According to Sukhveer Sanghera, founder and CEO of Earth Wallet, the pre-halving all-time high, along with institutional inflows from ten Bitcoin ETFs in the United States, formed the "most bullish setup" for Bitcoin. He informed Cointelegraph:
“The combination of nearly all BTC having been mined, early investor via ETFs, increasing demand for inflation hedges, and increased utility — all fundamental aspects of Bitcoin’s value proposition are stronger than ever before.”
Bitcoin declined 5.6% on the weekly chart, trading above $63,600. According to TradingView data, the world's first cryptocurrency climbed only 2.85% in the last month but has rallied by more than 50% since the beginning of 2024.
While Bitcoin's price action is projected to be bullish in the long run, halvings are typically accompanied by short-term dips.
According to Wanchain CEO Temujin Louie, the recent downturn in the Bitcoin price could cease if the price rises above the $65,000 resistance level.
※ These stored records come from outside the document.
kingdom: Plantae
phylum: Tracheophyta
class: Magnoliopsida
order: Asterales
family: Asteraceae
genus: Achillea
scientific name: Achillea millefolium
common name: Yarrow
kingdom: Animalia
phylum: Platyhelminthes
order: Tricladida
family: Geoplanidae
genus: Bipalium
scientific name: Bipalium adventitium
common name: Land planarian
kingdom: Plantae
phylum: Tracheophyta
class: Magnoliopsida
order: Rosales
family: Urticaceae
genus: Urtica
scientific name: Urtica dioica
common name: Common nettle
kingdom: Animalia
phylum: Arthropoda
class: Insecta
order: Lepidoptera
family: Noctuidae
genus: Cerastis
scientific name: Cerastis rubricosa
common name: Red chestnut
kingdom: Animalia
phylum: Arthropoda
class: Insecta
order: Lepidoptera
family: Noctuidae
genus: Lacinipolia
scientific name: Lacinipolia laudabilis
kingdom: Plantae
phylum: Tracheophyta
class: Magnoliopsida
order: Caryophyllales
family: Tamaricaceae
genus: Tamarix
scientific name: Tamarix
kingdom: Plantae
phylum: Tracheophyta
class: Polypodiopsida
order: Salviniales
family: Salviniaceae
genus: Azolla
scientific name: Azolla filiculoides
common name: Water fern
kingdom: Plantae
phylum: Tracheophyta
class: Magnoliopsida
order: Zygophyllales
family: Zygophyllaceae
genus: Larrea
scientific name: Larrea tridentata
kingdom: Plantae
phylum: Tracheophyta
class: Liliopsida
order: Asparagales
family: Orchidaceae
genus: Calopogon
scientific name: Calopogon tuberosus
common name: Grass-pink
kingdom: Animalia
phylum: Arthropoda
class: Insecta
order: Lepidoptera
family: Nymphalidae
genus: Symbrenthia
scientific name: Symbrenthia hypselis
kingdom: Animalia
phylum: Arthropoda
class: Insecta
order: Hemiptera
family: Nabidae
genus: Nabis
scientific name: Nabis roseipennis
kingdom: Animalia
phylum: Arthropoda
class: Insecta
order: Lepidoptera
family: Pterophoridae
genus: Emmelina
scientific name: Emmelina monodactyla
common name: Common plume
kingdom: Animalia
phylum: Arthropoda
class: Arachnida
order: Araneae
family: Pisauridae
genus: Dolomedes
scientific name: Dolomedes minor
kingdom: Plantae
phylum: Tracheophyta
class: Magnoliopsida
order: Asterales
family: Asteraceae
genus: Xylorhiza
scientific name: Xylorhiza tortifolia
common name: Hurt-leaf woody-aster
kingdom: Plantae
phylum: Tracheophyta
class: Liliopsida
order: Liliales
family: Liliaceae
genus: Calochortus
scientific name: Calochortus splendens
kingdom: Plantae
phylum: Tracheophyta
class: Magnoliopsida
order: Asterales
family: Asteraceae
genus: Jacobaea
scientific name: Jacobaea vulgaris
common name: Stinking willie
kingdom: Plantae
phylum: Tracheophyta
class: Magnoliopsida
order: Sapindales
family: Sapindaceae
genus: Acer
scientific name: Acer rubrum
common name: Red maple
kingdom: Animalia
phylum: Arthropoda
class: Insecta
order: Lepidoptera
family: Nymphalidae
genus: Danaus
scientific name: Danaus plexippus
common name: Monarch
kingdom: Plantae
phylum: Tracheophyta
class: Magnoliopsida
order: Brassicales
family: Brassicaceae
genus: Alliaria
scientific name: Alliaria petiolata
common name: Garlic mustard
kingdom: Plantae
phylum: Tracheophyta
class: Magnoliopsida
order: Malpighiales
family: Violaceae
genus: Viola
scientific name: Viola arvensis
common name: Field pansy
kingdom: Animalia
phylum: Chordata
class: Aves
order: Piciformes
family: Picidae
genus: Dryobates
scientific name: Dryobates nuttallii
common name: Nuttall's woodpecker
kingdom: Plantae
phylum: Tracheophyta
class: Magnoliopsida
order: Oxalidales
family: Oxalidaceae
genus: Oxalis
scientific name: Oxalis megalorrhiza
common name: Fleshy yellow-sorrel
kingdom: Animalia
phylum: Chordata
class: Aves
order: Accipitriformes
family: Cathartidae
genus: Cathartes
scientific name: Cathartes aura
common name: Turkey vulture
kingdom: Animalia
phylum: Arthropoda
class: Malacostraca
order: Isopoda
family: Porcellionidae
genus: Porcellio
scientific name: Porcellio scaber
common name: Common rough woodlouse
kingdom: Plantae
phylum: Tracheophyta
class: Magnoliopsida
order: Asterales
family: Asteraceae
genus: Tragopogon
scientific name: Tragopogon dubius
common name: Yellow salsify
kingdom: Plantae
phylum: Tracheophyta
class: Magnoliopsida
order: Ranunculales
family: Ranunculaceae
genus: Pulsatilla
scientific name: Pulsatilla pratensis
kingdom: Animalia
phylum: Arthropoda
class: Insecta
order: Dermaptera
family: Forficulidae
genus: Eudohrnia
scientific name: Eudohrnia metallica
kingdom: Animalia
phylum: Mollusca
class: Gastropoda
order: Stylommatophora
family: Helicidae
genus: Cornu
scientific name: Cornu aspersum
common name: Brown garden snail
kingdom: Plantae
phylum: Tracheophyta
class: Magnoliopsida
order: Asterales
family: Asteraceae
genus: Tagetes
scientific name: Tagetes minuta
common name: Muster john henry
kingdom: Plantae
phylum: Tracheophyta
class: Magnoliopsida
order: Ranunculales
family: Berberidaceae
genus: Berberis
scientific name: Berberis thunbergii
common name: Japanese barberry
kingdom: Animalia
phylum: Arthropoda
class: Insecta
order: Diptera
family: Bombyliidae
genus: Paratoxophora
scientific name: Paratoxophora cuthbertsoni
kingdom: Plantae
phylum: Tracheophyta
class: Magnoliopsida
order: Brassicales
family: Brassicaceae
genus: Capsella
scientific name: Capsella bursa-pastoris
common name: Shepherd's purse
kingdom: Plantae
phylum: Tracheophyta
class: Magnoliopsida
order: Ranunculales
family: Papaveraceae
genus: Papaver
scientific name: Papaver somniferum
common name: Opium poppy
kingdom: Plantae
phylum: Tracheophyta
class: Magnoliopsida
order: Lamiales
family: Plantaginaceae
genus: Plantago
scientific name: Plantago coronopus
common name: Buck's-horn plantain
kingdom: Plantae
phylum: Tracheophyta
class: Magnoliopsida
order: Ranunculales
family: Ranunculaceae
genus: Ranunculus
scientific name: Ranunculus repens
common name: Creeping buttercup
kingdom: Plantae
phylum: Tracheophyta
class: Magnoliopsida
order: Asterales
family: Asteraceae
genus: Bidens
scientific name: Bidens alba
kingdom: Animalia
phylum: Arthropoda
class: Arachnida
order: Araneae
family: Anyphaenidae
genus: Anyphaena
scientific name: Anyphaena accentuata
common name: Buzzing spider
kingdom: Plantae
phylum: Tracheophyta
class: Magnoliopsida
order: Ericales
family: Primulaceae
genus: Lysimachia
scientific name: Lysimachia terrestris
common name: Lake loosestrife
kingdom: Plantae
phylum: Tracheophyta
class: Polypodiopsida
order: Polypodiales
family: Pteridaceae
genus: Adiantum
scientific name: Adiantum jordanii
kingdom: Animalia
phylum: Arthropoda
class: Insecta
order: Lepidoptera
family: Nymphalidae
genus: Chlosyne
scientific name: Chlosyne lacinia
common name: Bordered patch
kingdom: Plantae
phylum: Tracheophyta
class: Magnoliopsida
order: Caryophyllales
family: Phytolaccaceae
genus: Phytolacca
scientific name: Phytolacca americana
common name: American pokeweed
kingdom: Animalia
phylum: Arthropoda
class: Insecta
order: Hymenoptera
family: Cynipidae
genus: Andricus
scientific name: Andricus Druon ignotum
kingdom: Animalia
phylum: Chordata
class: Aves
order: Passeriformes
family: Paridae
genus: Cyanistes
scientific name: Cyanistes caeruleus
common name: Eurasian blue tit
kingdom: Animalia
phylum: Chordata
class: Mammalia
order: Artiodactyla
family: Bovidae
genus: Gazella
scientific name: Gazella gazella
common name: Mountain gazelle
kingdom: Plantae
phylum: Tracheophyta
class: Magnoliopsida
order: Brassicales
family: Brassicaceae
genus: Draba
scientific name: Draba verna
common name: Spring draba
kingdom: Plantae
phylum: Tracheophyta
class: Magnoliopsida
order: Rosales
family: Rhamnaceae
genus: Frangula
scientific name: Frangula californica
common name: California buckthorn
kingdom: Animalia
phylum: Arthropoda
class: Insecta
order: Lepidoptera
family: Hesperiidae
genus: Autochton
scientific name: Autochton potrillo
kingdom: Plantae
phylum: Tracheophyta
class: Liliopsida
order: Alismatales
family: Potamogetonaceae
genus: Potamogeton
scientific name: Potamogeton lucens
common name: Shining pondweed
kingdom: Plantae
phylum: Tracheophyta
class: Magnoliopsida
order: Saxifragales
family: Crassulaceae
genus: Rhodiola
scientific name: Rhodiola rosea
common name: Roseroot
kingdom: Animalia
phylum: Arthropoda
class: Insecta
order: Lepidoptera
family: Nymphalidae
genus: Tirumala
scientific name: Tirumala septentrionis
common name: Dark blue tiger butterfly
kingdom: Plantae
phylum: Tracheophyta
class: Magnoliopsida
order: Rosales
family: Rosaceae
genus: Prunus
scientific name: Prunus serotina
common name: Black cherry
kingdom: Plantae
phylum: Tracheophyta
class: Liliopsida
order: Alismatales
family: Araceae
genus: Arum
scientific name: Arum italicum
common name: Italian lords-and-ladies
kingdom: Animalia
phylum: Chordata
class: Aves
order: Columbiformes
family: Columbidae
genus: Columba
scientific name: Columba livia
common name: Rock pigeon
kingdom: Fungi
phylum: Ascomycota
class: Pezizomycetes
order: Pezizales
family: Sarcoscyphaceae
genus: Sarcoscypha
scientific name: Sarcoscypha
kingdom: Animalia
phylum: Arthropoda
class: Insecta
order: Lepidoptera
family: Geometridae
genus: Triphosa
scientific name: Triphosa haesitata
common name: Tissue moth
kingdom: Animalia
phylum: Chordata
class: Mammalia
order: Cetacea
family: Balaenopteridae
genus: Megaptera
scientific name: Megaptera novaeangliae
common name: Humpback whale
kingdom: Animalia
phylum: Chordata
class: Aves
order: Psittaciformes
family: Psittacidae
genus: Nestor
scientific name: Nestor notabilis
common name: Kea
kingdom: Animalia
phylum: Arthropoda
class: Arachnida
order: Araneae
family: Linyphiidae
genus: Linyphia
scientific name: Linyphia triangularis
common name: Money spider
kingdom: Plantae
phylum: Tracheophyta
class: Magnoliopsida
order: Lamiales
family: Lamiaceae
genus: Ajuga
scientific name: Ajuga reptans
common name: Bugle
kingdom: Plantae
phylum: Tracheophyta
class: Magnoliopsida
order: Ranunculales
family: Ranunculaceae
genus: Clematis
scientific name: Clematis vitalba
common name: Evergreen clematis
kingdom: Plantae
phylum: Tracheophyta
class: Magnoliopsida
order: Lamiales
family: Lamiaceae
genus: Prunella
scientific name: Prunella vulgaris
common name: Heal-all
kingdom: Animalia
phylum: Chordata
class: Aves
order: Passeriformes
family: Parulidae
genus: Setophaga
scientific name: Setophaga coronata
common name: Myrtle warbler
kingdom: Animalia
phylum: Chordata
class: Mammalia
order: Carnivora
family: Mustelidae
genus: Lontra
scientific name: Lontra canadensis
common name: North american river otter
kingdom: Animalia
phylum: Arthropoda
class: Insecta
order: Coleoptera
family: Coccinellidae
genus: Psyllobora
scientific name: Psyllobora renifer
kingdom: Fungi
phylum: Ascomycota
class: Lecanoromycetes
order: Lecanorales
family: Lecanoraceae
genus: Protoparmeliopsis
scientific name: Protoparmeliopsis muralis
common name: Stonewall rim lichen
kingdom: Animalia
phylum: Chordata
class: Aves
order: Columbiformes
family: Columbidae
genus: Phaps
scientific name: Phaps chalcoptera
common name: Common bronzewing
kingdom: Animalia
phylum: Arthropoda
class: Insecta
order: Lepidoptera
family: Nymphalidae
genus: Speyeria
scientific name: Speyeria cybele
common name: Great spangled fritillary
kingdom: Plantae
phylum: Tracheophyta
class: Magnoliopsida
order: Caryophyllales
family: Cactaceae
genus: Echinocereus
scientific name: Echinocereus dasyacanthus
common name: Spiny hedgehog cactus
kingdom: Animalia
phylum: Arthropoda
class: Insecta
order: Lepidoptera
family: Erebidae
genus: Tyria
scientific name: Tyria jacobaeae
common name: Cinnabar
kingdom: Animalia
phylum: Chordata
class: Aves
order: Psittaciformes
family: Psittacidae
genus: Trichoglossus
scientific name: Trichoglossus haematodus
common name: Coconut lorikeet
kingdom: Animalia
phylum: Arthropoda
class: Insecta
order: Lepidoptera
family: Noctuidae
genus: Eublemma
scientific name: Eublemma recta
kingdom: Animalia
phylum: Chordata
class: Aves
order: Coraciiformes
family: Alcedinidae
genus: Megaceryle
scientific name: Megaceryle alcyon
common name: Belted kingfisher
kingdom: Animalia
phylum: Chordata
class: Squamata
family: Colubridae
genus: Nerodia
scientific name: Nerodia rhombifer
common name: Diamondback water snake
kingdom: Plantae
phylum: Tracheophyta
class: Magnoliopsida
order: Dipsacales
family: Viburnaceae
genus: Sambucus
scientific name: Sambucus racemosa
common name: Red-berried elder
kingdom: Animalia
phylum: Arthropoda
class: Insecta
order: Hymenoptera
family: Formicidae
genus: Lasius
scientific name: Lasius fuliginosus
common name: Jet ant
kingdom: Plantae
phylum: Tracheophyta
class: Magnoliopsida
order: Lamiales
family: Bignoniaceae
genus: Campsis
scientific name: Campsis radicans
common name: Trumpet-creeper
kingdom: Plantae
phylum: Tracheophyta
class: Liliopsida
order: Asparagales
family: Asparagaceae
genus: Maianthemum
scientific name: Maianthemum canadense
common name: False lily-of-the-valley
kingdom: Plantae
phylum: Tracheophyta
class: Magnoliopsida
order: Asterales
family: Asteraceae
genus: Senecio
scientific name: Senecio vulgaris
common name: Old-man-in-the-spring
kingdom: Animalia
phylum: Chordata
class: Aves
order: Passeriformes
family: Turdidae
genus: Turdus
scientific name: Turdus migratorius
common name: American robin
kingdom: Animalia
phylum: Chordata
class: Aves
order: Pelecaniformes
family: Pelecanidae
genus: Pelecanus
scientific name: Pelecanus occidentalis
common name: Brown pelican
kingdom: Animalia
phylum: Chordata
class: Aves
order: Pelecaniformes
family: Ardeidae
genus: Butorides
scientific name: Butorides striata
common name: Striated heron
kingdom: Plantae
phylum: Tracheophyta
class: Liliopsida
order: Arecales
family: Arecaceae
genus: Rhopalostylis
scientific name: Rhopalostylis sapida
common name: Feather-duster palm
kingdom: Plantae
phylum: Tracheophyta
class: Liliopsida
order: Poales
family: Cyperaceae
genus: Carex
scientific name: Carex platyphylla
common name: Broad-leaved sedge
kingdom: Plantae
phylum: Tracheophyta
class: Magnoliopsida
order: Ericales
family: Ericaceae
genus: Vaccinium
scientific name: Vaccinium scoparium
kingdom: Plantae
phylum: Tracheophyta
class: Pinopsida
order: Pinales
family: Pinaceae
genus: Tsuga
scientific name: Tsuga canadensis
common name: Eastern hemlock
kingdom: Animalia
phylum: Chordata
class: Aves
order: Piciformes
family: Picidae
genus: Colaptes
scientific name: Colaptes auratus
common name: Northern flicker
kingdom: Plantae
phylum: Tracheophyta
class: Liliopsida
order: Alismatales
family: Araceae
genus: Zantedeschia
He informed Cointelegraph:
“Historically, Bitcoin halvings were followed by a slump. Expect to see continued consolidation so long as support around $58,000 holds. If BTC breaks recent highs, look for a rapid increase to $80,000, $90,000, or even $100,000 as investors favor round numbers.”
Bitcoin ETFs See Fluctuating Inflows Amid Market Volatility, Positioning BTC as a Strategic Hedge
The past month's trailing price action is primarily due to slower Bitcoin accumulation in the 10 U.S. spot Bitcoin ETFs, with net inflows turning negative during the week of the halving.
According to Dune, the US spot Bitcoin ETFs witnessed $398 million in negative net withdrawals during the halving week, compared to nearly $199 million in net positive inflows the previous week.
“Early adopters from large capital institutions have entered the market, and it is taking time for the next wave of institutions to prepare their inflows. While big banks predict some downward movement in BTC post-halving, I see strength in BTC due to potential new money inflows and its positioning as a hedge against inflation.”
Simanavicius said that Bitcoin is increasingly being considered a "hedge against political tensions" in the face of expanding global conflicts, which might strengthen its position as a haven asset.